When passing the --probe flag, DaneBot performs probes whether the server uses the new certificate. For that, DaneBot connects to the first domain given via -d/--domain using the first TCP port given via --tcp and using SMTP with STARTTLS, in order to obtain the server's live certificate. One probe is done in the beginning and, if the server already uses the new certificate, steps 2–3 are skipped, i.e., only the TLSA records are reconciled. Another probe is done after running the hook (step 3) to verify that the hook successfully installed the new certificate – an error is returned if that's not the case.

Currently, DaneBot only supports SMTP-STARTTLS probes. Thus, if you want to use DaneBot for something other than a mailserver, you need to omit the --probe flag.

Idempotency and Crash Safety

DaneBot is idempotent and can safely be rerun even if the certificate has not changed since the last run. We suggest using the --probe flag in order to skip the hook (and server reload) during subsequent runs.

DaneBot can safely be interrupted and rerun at any time.

Command Line Options

See src/danebot.py --help.

Dependencies

python3 with additional modules listed in ./requirements.txt.

Example Usage

The following example command reads a certificate from Lego and updates the corresponding TLSA record _25._tcp.mx.example.com on the authoritative nameserver 53.53.53.53. Of course, you need to replace insert-name-here and insert-secret-here by the name and secret of a TSIG key with sufficient permissions.

export DANEBOT_RFC2136_TSIG_KEY=insert-name-here
export DANEBOT_RFC2136_TSIG_SECRET=insert-secret-here
src/danebot.py \
    --cert-file /etc/lego/.lego/certificates/mx.example.com.pem \
    --hook /etc/danebot/danebot-hook.sh \
    --rfc2136-nameserver 53.53.53.53 \
    -d mx.example.com \
    --tcp 25 \
    --ttl 3600 \
    --probe

You need to implement the hook /etc/danebot/danebot-hook.sh yourself.

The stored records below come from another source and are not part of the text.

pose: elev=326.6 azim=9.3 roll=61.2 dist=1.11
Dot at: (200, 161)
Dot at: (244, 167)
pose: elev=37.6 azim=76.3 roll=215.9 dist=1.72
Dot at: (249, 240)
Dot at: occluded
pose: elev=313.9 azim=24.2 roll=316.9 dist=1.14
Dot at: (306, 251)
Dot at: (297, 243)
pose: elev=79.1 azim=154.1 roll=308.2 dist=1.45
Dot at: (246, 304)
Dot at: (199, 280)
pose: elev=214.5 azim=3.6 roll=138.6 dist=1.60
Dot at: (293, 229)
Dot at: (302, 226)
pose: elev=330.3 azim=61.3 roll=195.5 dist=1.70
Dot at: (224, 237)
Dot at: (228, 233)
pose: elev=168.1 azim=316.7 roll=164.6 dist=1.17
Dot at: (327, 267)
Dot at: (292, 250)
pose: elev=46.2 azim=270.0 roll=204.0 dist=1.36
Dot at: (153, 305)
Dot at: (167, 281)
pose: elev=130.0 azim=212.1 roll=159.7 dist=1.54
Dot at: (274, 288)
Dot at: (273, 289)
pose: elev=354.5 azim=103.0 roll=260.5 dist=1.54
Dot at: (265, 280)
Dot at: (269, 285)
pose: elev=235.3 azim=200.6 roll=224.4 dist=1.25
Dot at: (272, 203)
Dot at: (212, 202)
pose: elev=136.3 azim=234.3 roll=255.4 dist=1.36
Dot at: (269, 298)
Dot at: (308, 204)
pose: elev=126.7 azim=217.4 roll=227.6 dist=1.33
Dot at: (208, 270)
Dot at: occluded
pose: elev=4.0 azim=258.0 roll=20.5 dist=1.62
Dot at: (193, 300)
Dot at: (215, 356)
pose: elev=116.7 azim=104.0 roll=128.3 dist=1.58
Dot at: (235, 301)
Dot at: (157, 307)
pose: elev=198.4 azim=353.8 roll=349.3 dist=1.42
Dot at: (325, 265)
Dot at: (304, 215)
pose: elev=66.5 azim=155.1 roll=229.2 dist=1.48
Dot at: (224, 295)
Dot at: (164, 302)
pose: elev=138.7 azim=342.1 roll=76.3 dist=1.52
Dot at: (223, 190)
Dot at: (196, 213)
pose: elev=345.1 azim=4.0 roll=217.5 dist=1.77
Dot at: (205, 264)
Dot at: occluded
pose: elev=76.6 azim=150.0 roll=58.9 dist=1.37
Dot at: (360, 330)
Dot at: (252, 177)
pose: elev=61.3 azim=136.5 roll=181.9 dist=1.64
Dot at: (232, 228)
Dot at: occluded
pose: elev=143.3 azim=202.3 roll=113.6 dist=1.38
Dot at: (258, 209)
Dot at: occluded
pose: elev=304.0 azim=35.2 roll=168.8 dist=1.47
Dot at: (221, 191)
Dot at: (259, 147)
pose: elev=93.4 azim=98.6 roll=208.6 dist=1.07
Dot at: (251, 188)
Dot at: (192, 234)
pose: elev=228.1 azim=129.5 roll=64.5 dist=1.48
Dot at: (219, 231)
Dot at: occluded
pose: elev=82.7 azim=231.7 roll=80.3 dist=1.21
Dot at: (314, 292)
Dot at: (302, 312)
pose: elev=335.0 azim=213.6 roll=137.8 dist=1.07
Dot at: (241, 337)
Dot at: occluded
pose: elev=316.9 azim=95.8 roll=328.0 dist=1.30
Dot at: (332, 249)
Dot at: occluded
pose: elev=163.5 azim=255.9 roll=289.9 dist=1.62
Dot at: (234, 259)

The hook needs to be executable. It might look like the following example, which installs the certificate on a postfix server.

#!/usr/bin/env bash
# This is /etc/danebot/danebot-hook.sh
set -e
echo Installing certificate ...
install -m 600 <(echo "$DANEBOT_KEY" && echo "$DANEBOT_CERT") /etc/postfix/fullchain.pem
echo Reloading postfix ...
systemctl reload postfix

In above example, the postfix server needs to be configured with smtpd_tls_chain_files = /etc/postfix/fullchain.pem. This postfix configuration parameter can take a single PEM-encoded file containing the key followed by the certificate.